Tabitha frowned to herself as she scanned the street. There's her car, she thought to herself as the cab glided to a stop. She paid the cabbie for the ride and got out. The car pulled away and Tabitha stood in the street, looking up at the building holding the person she'd risked everything for. The sound of an approaching car broke her reverie and she stepped quickly onto the sidewalk. She had no desire to return to the hospital.
Tabitha trotted up the steps and reached high to the top of the doorjamb before she was able to open and walk through the front door. There was the familiar staircase she'd run up and down whenever she'd found herself bored when Sabrina babysat her. She placed her paw lightly on the banister, as if it would crumble if she gripped it too tightly. This building had been razed in 2021 for a larger apartment complex that occupied half the block, she mused with one foot on the bottom stair. Here she was, feeling an incredible and perfectly justified sense of déjà vu. When she stepped up, her stomach suddenly knotted.
Sabrina's apartment is at the top of these stairs.
Tabitha took a second step. A third followed, then another. To calm her nerves, she counted each step as she took it.
It didn't help much.

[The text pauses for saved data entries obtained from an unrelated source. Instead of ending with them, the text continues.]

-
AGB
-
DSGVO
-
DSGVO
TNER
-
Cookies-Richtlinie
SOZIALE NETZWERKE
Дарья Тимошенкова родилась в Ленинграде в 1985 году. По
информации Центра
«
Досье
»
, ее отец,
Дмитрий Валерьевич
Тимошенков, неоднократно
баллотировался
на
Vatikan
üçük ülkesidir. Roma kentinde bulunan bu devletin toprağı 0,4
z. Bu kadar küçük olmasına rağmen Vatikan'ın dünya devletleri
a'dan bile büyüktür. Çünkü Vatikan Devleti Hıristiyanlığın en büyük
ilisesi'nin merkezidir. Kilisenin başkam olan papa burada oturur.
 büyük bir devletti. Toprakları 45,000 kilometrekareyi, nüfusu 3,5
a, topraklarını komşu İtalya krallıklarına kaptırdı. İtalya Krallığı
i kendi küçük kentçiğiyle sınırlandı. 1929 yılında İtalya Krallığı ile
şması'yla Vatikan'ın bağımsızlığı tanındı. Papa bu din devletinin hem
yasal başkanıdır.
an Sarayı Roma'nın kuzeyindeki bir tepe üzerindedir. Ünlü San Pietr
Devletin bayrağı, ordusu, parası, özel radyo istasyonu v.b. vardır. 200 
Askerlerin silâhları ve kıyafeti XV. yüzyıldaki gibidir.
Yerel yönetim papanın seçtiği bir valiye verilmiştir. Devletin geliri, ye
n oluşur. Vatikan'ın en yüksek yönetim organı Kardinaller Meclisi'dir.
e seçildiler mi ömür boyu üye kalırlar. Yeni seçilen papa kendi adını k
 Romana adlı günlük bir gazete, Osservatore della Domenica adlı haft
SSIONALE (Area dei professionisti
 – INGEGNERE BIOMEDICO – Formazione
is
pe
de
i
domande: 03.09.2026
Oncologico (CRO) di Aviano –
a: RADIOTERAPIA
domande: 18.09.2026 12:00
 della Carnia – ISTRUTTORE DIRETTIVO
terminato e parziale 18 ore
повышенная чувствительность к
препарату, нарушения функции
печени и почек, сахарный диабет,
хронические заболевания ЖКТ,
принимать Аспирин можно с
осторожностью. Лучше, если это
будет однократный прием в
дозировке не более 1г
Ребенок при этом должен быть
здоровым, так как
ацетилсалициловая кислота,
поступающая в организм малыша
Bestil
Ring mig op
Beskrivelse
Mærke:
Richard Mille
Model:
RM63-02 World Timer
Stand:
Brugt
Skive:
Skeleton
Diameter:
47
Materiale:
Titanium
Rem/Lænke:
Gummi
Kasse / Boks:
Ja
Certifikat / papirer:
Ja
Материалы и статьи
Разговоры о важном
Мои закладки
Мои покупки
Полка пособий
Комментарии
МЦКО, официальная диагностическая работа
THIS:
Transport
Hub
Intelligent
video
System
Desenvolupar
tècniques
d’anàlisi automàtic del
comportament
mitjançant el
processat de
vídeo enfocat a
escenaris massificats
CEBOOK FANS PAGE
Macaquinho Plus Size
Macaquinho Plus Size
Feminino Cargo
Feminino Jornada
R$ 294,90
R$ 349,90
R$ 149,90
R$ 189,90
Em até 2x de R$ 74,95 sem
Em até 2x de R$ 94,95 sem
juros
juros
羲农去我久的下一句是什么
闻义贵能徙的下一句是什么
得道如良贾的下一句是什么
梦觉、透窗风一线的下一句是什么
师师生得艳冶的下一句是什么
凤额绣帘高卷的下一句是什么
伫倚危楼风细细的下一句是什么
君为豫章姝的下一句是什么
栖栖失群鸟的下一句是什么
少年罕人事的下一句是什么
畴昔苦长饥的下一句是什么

Tabitha knew that she was going to see Sabrina. Twelve years before she died.
This may well be the only time I've actually walked up these steps!
Halfway up the staircase Tabitha began reviewing the introduction she'd been rehearsing the last several hours but she could only remember bits and pieces of it.
"Oh crap," she said as she ascended the heights to the second floor. "How am I going to handle this?" She felt sick from the anxiety welling inside her but there was no stopping now; she was taking the last step.
Tabitha was fifteen feet from her sister's apartment door.
"Oh gaaaawwwd." She rubbed her paw over her belly. "Keep it down, kid," she warned her insides.
She stood there for several seconds, staring at the door. It was a plain wooden apartment door that just happened to belong to her not-yet-dead sister. That fact seemed to amaze Tabitha into immobility.
She took a deep breath, let it out, took two more, and she held the last one as she walked up to the door, raised her right paw, and knocked.
After a moment, Tabitha heard footsteps on the other side of the door. Her stomach somersaulted and performed other tricks as she waited.
The door opened and Tabitha looked into her sister's face for the first time in nineteen years.